Ассистенту Дельмону, с утра — с 9.15 — твердо знавшему, что в этом году он должности штатного преподавателя не получит, предстояло убить час перед вторым семинаром. Забрав свою почту, он толкнул дверь профессорского клуба, просторного прямоугольного зала в нижнем этаже окнами на корпус В. Удобные кресла, обитые искусственной кожей, отделенные друг от друга низкими перегородками и зелеными растениями, справа от входа — маленький бар, окно во всю длинную стену. Неслыханная изысканность — это гигантское стекло было задернуто тонким занавесом, оберегавшим профессорские взоры от лицезрения серых стандартных домов, которые возвышались в тридцати метрах от них, загораживая горизонт.
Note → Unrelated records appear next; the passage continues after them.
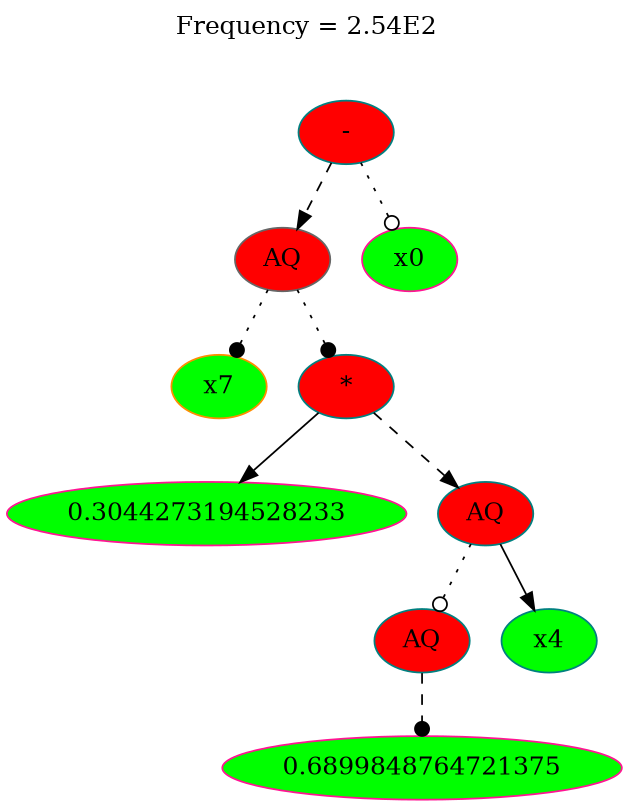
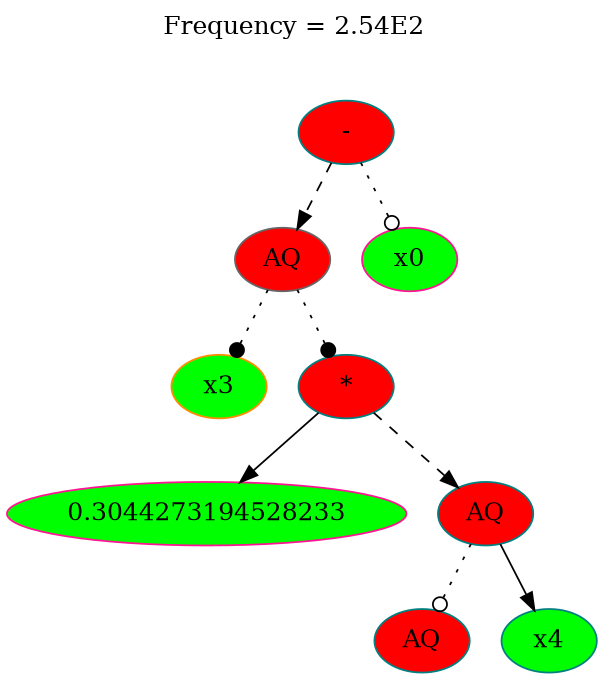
  strict digraph {
    label=<Frequency = 2.54E2  <br/> <br/> <br/>>
    labelloc=t
    node [color=teal fillcolor="#ff0000" style=filled]
    edge [arrowhead=normal style=dotted]
    n1 [label="-"]
    n2 [color=gray40 label=AQ]
    n3 [color=deeppink fillcolor="#00ff00" label=x0]
-   n4 [color=darkorange fillcolor="#00ff00" label=x7]
+   n4 [color=darkorange fillcolor="#00ff00" label=x3]
    n5 [label="*"]
    n6 [color=deeppink fillcolor="#00ff00" label=0.3044273194528233]
    n7 [label=AQ]
    n8 [label=AQ]
    n9 [fillcolor="#00ff00" label=x4]
-   n10 [color=deeppink fillcolor="#00ff00" label=0.6899848764721375]
    n1 -> n2 [style=dashed]
    n1 -> n3 [arrowhead=odot]
    n2 -> n4 [arrowhead=dot]
    n2 -> n5 [arrowhead=dot]
    n5 -> n6 [style=solid]
    n5 -> n7 [style=dashed]
    n7 -> n8 [arrowhead=odot]
    n7 -> n9 [style=solid]
-   n8 -> n10 [arrowhead=dot style=dashed]
  }
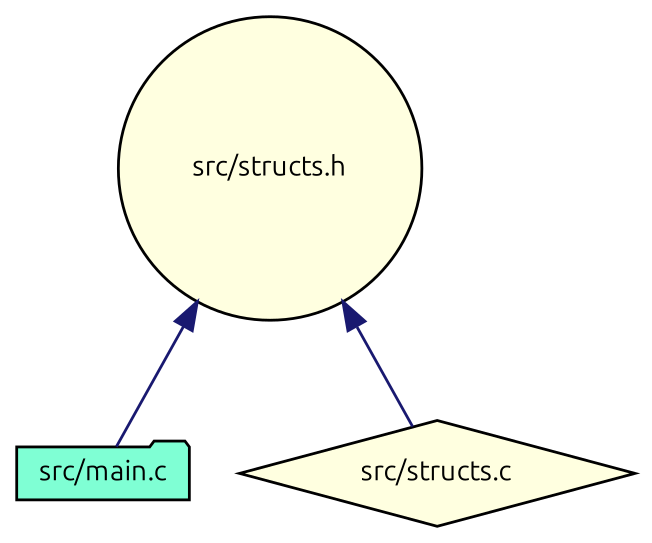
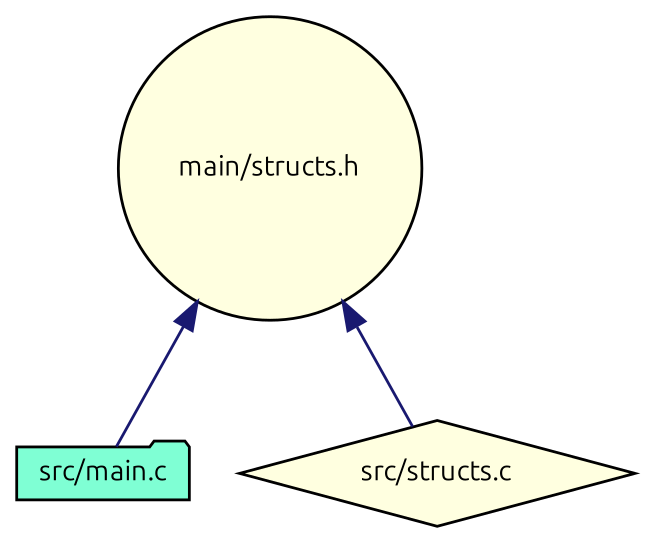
  digraph {
    fontname=Ubuntu
    node [color=black fillcolor=lightyellow fontname=Ubuntu fontsize=10 style=filled]
    edge [color=midnightblue dir=back fontname=Ubuntu fontsize=10 labelfontname=Helvetica labelfontsize=10 style=solid]
-   n1 [fontcolor=black height=0.2 label="src/structs.h" shape=circle width=0.4]
+   n1 [fontcolor=black height=0.2 label="main/structs.h" shape=circle width=0.4]
    n2 [fillcolor=aquamarine height=0.2 label="src/main.c" shape=folder width=0.4]
    n3 [height=0.2 label="src/structs.c" shape=diamond width=0.4]
    n1 -> n2
    n1 -> n3
  }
В зале никого не было. С чувством безмерной усталости Дельмон рухнул в удобное кресло. Знакомое состояние. Ему было всего тридцать семь лет, но он, как правило, чувствовал себя неважно. Когда он, бреясь по утрам, глядел в зеркало, собственные узкие плечи, пергаментный цвет лица, тусклые, сильно поредевшие каштановые волосы наводили на него уныние. Он оглядел свой тощий торс и подумал, мне следовало бы заниматься спортом, но молодость ушла на учение, к 27 годам он прошел конкурс, к 28 — отслужил в армии, и теперь, вот уже почти десять лет корпит над своей диссертацией как каторжный, а конца не видно, в лучшем случае он станет доктором в 39, профом — в 40, какая абсурдная система — потратить столько лет на одну-единственную книгу, а потом, как это случается со множеством бонз, до конца своих дней ничего больше не делать. Просто удивительно, до какой степени французскому университету не хватает здравого смысла.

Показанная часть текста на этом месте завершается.